03:01:37 <nirik> 1: Balancing the needs/desires of maintainers, qa folks, and end users, so everyone can find fedora fun and enjoy using it.
03:01:59 <rbergeron> question 2 was - Q wrt kylem's comment: please expand upon  that thought.   What  role do you see FESCO playing in the  larger discussion  of  Fedora direction?
03:02:04 <rbergeron> kylem's comment was,
03:02:14 <nirik> 2: Well, we are the techincal side. So, if the Board gives us a vision we should work
03:02:15 <nirik> to implement it. However, I would like to see us step up and implement things
03:02:15 <nirik> that need doing via Fedora engineering services, or fesco members stepping up to make
03:02:15 <nirik> things happen.
03:02:21 <rbergeron> I think the biggest challenge is going to be trying to define  what the goal of the project is. I'd like to see Fedora be a   more cohesive competitor with Ubuntu, instead of just being a  fragmented collection of packages that it feels like  sometimes.

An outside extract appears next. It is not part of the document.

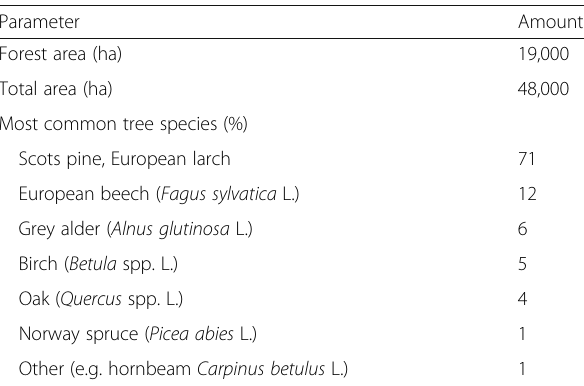
Table 1 Basic information about the Mi ł om ł yn Forest District (source: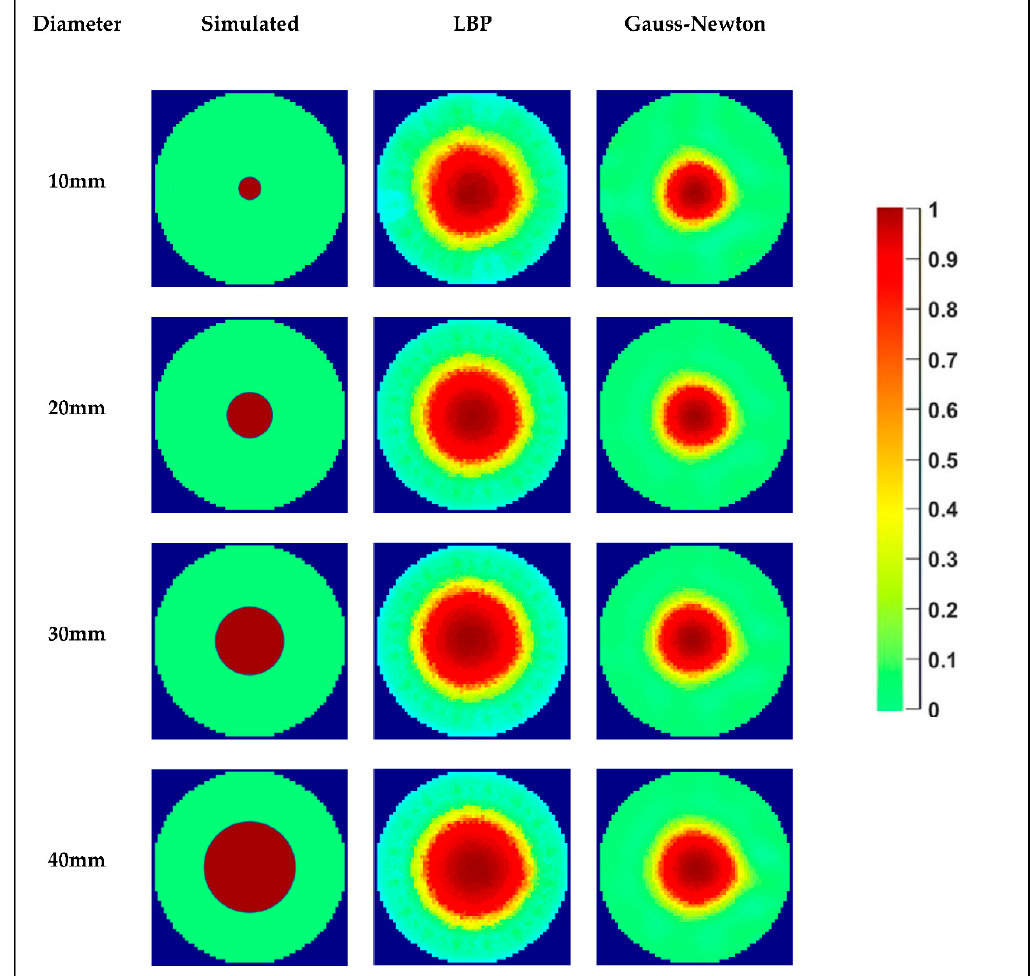
Figure 14. Image Reconstruction based on static tests: Row 2 (Column 2-Column 4) Case 10 mm: Simulated image, LBP reconstruction, and GN reconstruction. Row 3 (Column 2–Column 4) Case 20 mm: Simulated image, LBP reconstruction, and GN reconstruction. Row 4 (Column 2–Column 4) Case 30 mm: Simulated image, LBP reconstruction, and GN reconstruction. Row 5 (Column 2–Column 4) Case 10 mm: Simulated image, LBP reconstruction, and GN reconstruction. Column 5: Colormap.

03:02:25 * rbergeron grins
03:02:46 <rbergeron> question 3: question 3 - Q wrt current question: How do you want to solve  technical  conflicts between various groups in Fedora, such  as when one  group wants to remove something another group  depends on?
03:02:56 <nirik> Case by case. I think most of those issues in the past have been able to be
03:02:56 <nirik> solved by just compromising. For example, the group that wants to remove something
03:02:56 <nirik> could just allow someone from the other group to take over maintaining it.
03:03:21 <rbergeron> Awesome. I think that's it.
03:03:35 <nirik> thanks again. Sorry I was late. ;(
03:03:46 * rbergeron thanks everyone for their participation and reminds everyone to vote, vote, vote!